Num & (num – 1) === 0; num & (num – 1) === 0; Num & 0xAAAAAAAA is used to determine whether the following 0 is even.

Version3 of the code execution efficiency is high, the code style is very simple, suitable for large numbers to determine whether it is a power of 4. But if it’s just a small number judgment, you don’t need to worry too much about efficient algorithms.

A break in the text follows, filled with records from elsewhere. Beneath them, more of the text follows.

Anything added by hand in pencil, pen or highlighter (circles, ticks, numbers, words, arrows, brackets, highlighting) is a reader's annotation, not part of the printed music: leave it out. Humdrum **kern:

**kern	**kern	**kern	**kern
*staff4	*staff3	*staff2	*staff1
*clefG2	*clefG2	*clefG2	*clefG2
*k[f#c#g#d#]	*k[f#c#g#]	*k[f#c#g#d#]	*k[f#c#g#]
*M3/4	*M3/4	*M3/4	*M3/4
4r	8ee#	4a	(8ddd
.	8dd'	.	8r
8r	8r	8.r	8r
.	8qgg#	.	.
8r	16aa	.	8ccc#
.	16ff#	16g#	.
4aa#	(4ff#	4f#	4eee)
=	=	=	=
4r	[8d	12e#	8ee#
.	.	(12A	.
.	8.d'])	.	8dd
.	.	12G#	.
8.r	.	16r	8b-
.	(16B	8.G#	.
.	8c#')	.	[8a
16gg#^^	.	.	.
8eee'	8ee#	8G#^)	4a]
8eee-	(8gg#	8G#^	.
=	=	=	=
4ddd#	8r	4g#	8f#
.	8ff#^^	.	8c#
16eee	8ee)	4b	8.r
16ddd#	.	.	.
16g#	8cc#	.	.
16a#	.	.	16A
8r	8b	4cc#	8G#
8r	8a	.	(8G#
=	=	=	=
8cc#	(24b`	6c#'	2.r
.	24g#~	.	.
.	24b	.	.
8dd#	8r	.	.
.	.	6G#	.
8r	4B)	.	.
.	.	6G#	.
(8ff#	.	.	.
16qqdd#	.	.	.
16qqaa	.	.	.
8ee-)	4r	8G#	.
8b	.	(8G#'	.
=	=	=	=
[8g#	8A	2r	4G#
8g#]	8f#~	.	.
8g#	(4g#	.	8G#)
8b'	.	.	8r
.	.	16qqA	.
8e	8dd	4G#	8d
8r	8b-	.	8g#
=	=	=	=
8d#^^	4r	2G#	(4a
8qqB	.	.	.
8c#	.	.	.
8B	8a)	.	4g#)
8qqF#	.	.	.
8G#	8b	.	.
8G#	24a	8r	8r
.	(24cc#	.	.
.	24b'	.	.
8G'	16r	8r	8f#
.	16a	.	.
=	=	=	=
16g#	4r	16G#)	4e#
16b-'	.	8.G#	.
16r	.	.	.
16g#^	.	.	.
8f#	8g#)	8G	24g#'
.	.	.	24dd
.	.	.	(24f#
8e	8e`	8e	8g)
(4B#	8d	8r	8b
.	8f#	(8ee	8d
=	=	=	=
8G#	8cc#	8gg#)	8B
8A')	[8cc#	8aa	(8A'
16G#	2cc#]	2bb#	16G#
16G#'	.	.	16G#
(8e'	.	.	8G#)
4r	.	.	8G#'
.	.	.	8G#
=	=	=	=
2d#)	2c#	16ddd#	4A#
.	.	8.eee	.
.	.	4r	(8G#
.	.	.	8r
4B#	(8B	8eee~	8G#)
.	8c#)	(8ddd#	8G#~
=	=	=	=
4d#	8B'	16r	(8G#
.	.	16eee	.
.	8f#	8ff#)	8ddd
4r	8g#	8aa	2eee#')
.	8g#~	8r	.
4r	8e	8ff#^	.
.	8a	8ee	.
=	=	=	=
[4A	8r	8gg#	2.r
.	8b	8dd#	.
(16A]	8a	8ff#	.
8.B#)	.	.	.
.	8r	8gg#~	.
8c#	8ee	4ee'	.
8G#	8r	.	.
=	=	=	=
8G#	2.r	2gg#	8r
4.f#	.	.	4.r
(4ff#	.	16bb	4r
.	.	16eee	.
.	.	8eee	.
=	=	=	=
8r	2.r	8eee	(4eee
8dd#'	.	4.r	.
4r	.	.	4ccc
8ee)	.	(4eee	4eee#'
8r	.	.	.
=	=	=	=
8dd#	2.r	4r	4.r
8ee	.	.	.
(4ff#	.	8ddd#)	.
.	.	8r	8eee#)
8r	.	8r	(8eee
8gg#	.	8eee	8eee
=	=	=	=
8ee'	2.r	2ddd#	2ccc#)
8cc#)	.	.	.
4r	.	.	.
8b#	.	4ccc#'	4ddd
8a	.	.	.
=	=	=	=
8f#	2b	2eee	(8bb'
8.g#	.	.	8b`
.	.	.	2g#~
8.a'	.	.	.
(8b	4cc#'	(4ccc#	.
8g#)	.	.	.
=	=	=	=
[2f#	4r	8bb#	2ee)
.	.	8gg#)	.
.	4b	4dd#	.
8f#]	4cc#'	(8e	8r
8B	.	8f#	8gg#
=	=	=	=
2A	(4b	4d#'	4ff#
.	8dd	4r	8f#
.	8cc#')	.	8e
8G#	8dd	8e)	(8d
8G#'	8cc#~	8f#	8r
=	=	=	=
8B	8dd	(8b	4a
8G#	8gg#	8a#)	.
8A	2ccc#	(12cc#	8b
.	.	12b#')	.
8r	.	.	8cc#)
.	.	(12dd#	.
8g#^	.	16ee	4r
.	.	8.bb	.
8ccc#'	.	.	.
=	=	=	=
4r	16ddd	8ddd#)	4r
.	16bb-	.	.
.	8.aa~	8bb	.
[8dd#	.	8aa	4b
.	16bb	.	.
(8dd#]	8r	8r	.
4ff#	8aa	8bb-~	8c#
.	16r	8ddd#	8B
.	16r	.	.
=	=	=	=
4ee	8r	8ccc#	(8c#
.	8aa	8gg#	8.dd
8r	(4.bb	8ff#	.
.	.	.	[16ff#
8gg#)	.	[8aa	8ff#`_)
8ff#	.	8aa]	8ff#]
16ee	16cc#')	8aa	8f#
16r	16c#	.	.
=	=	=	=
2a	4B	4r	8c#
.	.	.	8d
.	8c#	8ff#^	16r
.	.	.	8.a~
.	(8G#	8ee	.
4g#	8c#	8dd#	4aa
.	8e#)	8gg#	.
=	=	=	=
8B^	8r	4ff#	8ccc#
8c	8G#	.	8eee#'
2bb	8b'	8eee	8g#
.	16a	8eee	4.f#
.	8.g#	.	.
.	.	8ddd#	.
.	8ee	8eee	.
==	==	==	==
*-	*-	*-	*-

If the number is small, we can use the features just converted into binary numbers and JS regular matching to achieve, the specific code is as follows:

version4

function isPowerOfFour(num){ num = parseInt(num).toString(2); return /^1(? :00)*$/.test(num); }Copy the code

conclusion

We want to really write good JS code, first of all, we need to pay attention to the correctness of the code, to ensure the normal operation of the program online without a bug. Large development teams should also agree on a good code style, and team development is easy to maintain. Then there is the calculation of large numbers of data, etc., and the efficiency of the code should also be concerned. (Considering efficiency, we must combine the specific application scenarios, and try to use efficient algorithms for large data volume; If the amount of data is small and using efficient algorithms will result in more code or less readability, we need to weigh whether it is necessary to use efficient algorithms.)